Florida Foreclosure Laws
Florida Foreclosure Laws
Foreclosure Process Overview
|Judicial||Non Judicial||Comment||Process Period||Publish Sale||Redemption Period||Sale/NTS|
|•||Judicial only||135 days||N/A||None||Court|
A foreclosure in Florida begins when a lender files court action and records a notice of a pending lawsuit (Lis Pendens) against the borrower. The lender notifies the borrower and any other affected parties in person or in some cases by mail or publication. If the borrower does not respond to the court action within a specified amount of time, the county clerk can find the borrower in default and the lender can ask the court to make a final ruling. If the court rules against the borrower, the ruling will include the total amount owed to the lender and the foreclosure sale date.
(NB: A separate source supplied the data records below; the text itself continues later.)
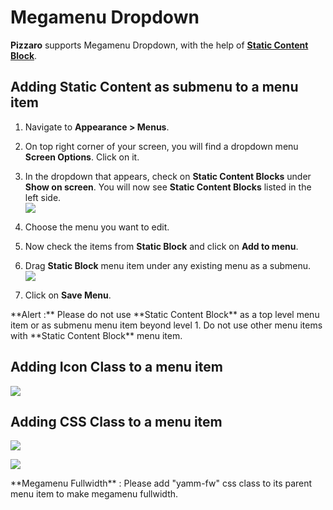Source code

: # Megamenu Dropdown

**Pizzaro** supports Megamenu Dropdown, with the help of [**Static Content Block**](static_block.md).

## Adding Static Content as submenu to a menu item

1. Navigate to **Appearance > Menus**.

2. On top right corner of your screen, you will find a dropdown menu **Screen Options**. Click on it.

3. In the dropdown that appears, check on **Static Content Blocks** under **Show on screen**. You will now see **Static Content Blocks** listed in the left side. <br/>![](http://transvelo.github.io/docs/pizzaro/images/menu-sb-enable.png)

4. Choose the menu you want to edit.

5. Now check the items from **Static Block** and click on **Add to menu**.

6. Drag **Static Block** menu item under any existing menu as a submenu.<br/>
![](http://transvelo.github.io/docs/pizzaro/images/menu-sb-add.png)

7. Click on **Save Menu**.

<div class="alert alert-danger">**Alert :** Please do not use **Static Content Block** as a top level menu item or as submenu menu item beyond level 1. Do not use other menu items with **Static Content Block** menu item.</div>

## Adding Icon Class to a menu item

![](http://transvelo.github.io/docs/pizzaro/images/menu-icon-class-add.png)

## Adding CSS Class to a menu item

![](http://transvelo.github.io/docs/pizzaro/images/menu-css-class-enable.png)

![](http://transvelo.github.io/docs/pizzaro/images/menu-css-class-add.png)

<div class="alert alert-info">**Megamenu Fullwidth** : Please add "yamm-fw" css class to its parent menu item to make megamenu fullwidth.</div>
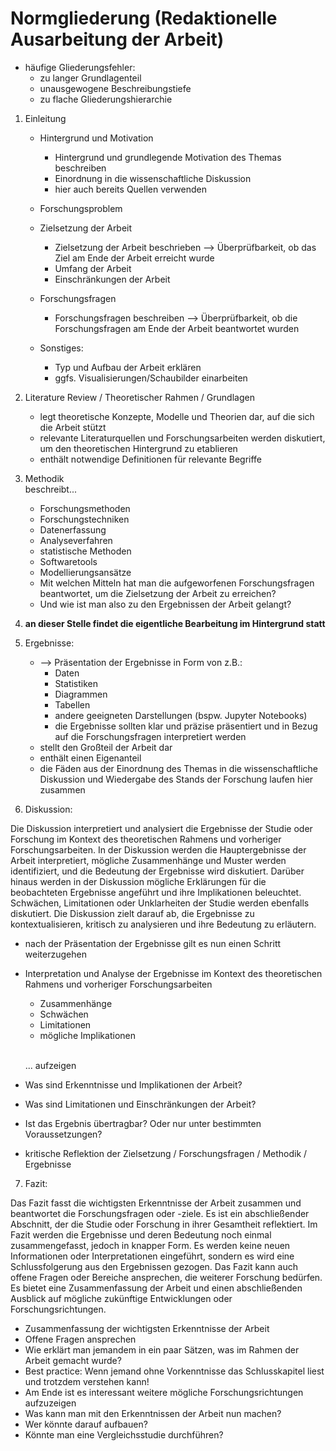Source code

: # Normgliederung (Redaktionelle Ausarbeitung der Arbeit)

- häufige Gliederungsfehler:
  - zu langer Grundlagenteil
  - unausgewogene Beschreibungstiefe
  - zu flache Gliederungshierarchie
  

1. Einleitung
        
    - Hintergrund und Motivation
        
        - Hintergrund und grundlegende Motivation des Themas beschreiben
        - Einordnung in die wissenschaftliche Diskussion
        - hier auch bereits Quellen verwenden
        
    - Forschungsproblem
        
    - Zielsetzung der Arbeit
        
        - Zielsetzung der Arbeit beschrieben --> Überprüfbarkeit, ob das Ziel am Ende der Arbeit erreicht wurde
        - Umfang der Arbeit
        - Einschränkungen der Arbeit
        
    - Forschungsfragen
    
        - Forschungsfragen beschreiben --> Überprüfbarkeit, ob die Forschungsfragen am Ende der Arbeit beantwortet wurden
        
    - Sonstiges:
    
        - Typ und Aufbau der Arbeit erklären
        - ggfs. Visualisierungen/Schaubilder einarbeiten
    
2. Literature Review / Theoretischer Rahmen / Grundlagen
    
    - legt theoretische Konzepte, Modelle und Theorien dar, auf die sich die Arbeit stützt
    - relevante Literaturquellen und Forschungsarbeiten werden diskutiert, um den theoretischen Hintergrund zu etablieren
    - enthält notwendige Definitionen für relevante Begriffe
    
3. Methodik
   <br>beschreibt...
    
    - Forschungsmethoden
    - Forschungstechniken
    - Datenerfassung
    - Analyseverfahren
    - statistische Methoden
    - Softwaretools
    - Modellierungsansätze 
    - Mit welchen Mitteln hat man die aufgeworfenen Forschungsfragen beantwortet, um die Zielsetzung der Arbeit zu erreichen? 
    - Und wie ist man also zu den Ergebnissen der Arbeit gelangt?
    
4. **an dieser Stelle findet die eigentliche Bearbeitung im Hintergrund statt**

5. Ergebnisse:
    
    - --> Präsentation der Ergebnisse in Form von z.B.:
        - Daten
        - Statistiken
        - Diagrammen
        - Tabellen
        - andere geeigneten Darstellungen (bspw. Jupyter Notebooks)
        - die Ergebnisse sollten klar und präzise präsentiert und in Bezug auf die Forschungsfragen interpretiert werden
    - stellt den Großteil der Arbeit dar
    - enthält einen Eigenanteil
    - die Fäden aus der Einordnung des Themas in die wissenschaftliche Diskussion und Wiedergabe des Stands der Forschung laufen hier zusammen
    
6. Diskussion:

Die Diskussion interpretiert und analysiert die Ergebnisse der Studie oder Forschung im Kontext des theoretischen Rahmens und vorheriger Forschungsarbeiten. In der Diskussion werden die Hauptergebnisse der Arbeit interpretiert, mögliche Zusammenhänge und Muster werden identifiziert, und die Bedeutung der Ergebnisse wird diskutiert. Darüber hinaus werden in der Diskussion mögliche Erklärungen für die beobachteten Ergebnisse angeführt und ihre Implikationen beleuchtet. Schwächen, Limitationen oder Unklarheiten der Studie werden ebenfalls diskutiert. Die Diskussion zielt darauf ab, die Ergebnisse zu kontextualisieren, kritisch zu analysieren und ihre Bedeutung zu erläutern.

  - nach der Präsentation der Ergebnisse gilt es nun einen Schritt weiterzugehen
  - Interpretation und Analyse der Ergebnisse im Kontext des theoretischen Rahmens und vorheriger Forschungsarbeiten
    - Zusammenhänge
    - Schwächen
    - Limitationen
    - mögliche Implikationen
    
    <br>... aufzeigen

  - Was sind Erkenntnisse und Implikationen der Arbeit?
  - Was sind Limitationen und Einschränkungen der Arbeit?
  - Ist das Ergebnis übertragbar? Oder nur unter bestimmten Voraussetzungen?
  - kritische Reflektion der Zielsetzung / Forschungsfragen / Methodik / Ergebnisse

7. Fazit:

Das Fazit fasst die wichtigsten Erkenntnisse der Arbeit zusammen und beantwortet die Forschungsfragen oder -ziele. Es ist ein abschließender Abschnitt, der die Studie oder Forschung in ihrer Gesamtheit reflektiert. Im Fazit werden die Ergebnisse und deren Bedeutung noch einmal zusammengefasst, jedoch in knapper Form. Es werden keine neuen Informationen oder Interpretationen eingeführt, sondern es wird eine Schlussfolgerung aus den Ergebnissen gezogen. Das Fazit kann auch offene Fragen oder Bereiche ansprechen, die weiterer Forschung bedürfen. Es bietet eine Zusammenfassung der Arbeit und einen abschließenden Ausblick auf mögliche zukünftige Entwicklungen oder Forschungsrichtungen.

  - Zusammenfassung der wichtigsten Erkenntnisse der Arbeit
  - Offene Fragen ansprechen
  - Wie erklärt man jemandem in ein paar Sätzen, was im Rahmen der Arbeit gemacht wurde?
  - Best practice: Wenn jemand ohne Vorkenntnisse das Schlusskapitel liest und trotzdem verstehen kann!
  - Am Ende ist es interessant weitere mögliche Forschungsrichtungen aufzuzeigen
  - Was kann man mit den Erkenntnissen der Arbeit nun machen?
  - Wer könnte darauf aufbauen?
  - Könnte man eine Vergleichsstudie durchführen?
The lender is not required by state law to notify the borrower before initiating the foreclosure process, but individual mortgages or deeds of trust might call for this. The borrower can stop the foreclosure up until the date of the sale by paying the total amount owed to the lender.
Notice of Sale / Auction
The sale date is typically 20-35 days after the court ruling, but this may vary depending on the individual court. The clerk of court issues a notice of sale containing the location, date, and time of the sale. The notice is published once a week for two weeks, with the second notice appearing at least five days before the sale.
The clerk usually oversees the sale, which ordinarily occurs at the county courthouse at 11:00 a.m. on the sale date. The winning bidder must provide a 5-percent deposit and pay the remaining balance by the end of the day or a new sale is scheduled a minimum of 20 days later. After a successful sale, the clerk gives a certificate of sale to the winning bidder
Within 10 days of the sale, the clerk transfers ownership to the winning bidder if no one disputes the sale. In most instances, a borrower has no right of redemption after the certificate of sale is issued.
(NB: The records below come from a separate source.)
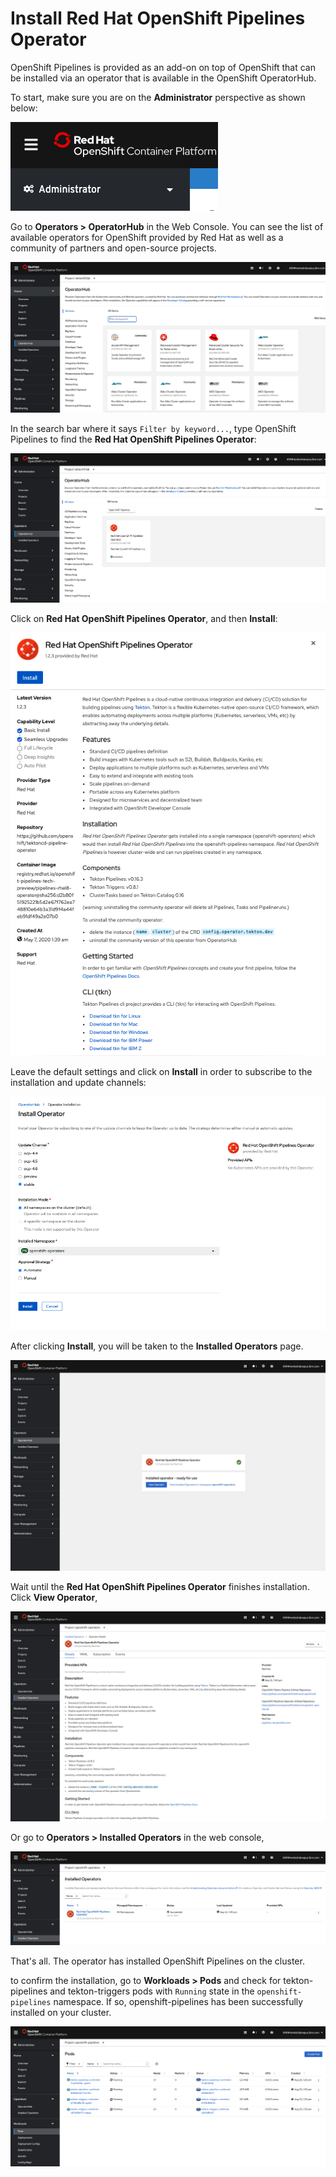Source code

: # Install Red Hat OpenShift Pipelines Operator

OpenShift Pipelines is provided as an add-on on top of OpenShift that can be installed via an operator that is available in the OpenShift OperatorHub.

To start, make sure you are on the **Administrator** perspective as shown below:

![Administrator Perspective](images/roks/administrator.png)

Go to **Operators > OperatorHub** in the Web Console. You can see the list of available operators for OpenShift provided by Red Hat as well as a community of partners and open-source projects.

![OpenShift OperatorHub](images/roks/operatorhub.png)

In the search bar where it says `Filter by keyword...`, type OpenShift Pipelines to find the **Red Hat OpenShift Pipelines Operator**:

![OpenShift OperatorHub](images/roks/pipelines-operator.png)

Click on **Red Hat OpenShift Pipelines Operator**, and then **Install**:

![OpenShift Pipelines Operator 1](images/roks/operator-install-1.png)

Leave the default settings and click on **Install** in order to subscribe to the installation and update channels:

![OpenShift Pipelines Operator 2](images/roks/operator-install-2.png)

After clicking **Install**, you will be taken to the **Installed Operators** page. 

![OpenShift Pipelines Operator 3](images/roks/operator-install-3.png)

Wait until the **Red Hat OpenShift Pipelines Operator** finishes installation. Click **View Operator**,

![OpenShift Pipelines Operator 4](images/roks/operator-install-4.png)

Or go to **Operators > Installed Operators** in the web console,

![OpenShift Pipelines Operator 5](images/roks/operator-install-5.png)

That's all. The operator has installed OpenShift Pipelines on the cluster.

to confirm the installation, go to **Workloads > Pods** and check for tekton-pipelines and tekton-triggers pods with `Running` state in the `openshift-pipelines` namespace. If so, openshift-pipelines has been successfully installed on your cluster.

![OpenShift Pipelines Operator 6](images/roks/operator-install-6.png)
Legislative and Legal Updates
Due to such a large backlog of foreclosure cases on the docket, the Florida Supreme Court decided in May to allow lawyers to sit on foreclosure cases instead of judges. All seven justices approved the move, despite criticism from lawyers who represent homeowners.
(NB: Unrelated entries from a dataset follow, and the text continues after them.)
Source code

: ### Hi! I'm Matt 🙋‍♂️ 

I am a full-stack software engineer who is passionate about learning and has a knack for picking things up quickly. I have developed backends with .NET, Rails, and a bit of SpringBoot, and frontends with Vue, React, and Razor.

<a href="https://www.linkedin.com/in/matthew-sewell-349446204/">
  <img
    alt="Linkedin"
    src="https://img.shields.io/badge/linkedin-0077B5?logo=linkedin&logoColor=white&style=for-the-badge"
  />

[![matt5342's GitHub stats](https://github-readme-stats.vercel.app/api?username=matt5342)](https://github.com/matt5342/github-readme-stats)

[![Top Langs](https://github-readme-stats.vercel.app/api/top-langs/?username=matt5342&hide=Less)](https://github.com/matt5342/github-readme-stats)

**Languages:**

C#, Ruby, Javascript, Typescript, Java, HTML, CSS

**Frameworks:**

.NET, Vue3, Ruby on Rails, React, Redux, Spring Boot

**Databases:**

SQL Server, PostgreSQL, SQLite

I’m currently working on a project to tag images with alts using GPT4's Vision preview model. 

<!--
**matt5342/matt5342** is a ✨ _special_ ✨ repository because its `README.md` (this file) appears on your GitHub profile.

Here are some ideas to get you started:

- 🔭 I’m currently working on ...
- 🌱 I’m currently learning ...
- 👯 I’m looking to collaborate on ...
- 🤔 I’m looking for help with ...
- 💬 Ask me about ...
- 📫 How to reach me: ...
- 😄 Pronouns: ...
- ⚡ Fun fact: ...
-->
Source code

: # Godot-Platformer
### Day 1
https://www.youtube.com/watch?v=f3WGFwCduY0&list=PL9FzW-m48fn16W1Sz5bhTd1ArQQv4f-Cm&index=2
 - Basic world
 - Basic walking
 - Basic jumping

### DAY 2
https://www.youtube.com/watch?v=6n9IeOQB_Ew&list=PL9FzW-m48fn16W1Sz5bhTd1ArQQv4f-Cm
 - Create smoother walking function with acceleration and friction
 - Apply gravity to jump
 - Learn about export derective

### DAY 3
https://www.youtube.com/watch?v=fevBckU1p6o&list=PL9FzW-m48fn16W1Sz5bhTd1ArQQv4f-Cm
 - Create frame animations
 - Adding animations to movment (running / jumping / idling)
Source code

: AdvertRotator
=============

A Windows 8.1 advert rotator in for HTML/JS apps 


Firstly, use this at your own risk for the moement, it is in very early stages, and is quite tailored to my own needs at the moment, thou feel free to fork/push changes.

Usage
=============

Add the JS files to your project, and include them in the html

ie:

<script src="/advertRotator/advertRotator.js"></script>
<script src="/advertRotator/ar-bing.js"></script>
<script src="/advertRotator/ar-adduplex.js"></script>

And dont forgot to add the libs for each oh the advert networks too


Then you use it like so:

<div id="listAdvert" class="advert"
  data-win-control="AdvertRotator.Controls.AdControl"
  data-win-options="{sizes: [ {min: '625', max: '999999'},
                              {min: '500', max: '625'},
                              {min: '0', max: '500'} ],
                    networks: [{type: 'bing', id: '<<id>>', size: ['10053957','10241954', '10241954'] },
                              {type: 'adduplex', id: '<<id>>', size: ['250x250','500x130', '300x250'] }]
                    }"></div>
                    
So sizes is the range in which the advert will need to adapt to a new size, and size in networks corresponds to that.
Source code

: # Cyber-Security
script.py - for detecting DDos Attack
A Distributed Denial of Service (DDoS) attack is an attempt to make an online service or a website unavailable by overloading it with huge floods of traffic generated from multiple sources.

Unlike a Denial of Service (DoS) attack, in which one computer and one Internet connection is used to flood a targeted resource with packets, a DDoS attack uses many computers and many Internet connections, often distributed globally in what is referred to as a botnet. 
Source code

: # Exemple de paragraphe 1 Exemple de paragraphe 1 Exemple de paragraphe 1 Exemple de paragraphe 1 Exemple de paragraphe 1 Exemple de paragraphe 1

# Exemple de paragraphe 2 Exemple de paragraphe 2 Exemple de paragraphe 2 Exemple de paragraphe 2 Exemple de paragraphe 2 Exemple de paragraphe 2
A new Florida law to expedite foreclosures — House Bill 87 — became law on June 7, 2013. Known as the Florida Fair Foreclosure Act, H.B. 87 aims to streamline and speed up the foreclosure process in Florida. The law shortens the time period that banks can collect losses from five years to one. It also places more requirements on banks to prove they own a loan before foreclosing by produce the note at the time of the foreclosure. H.B. 87 also allows third-party lien holders, like a homeowners association, to initiate the foreclosure process.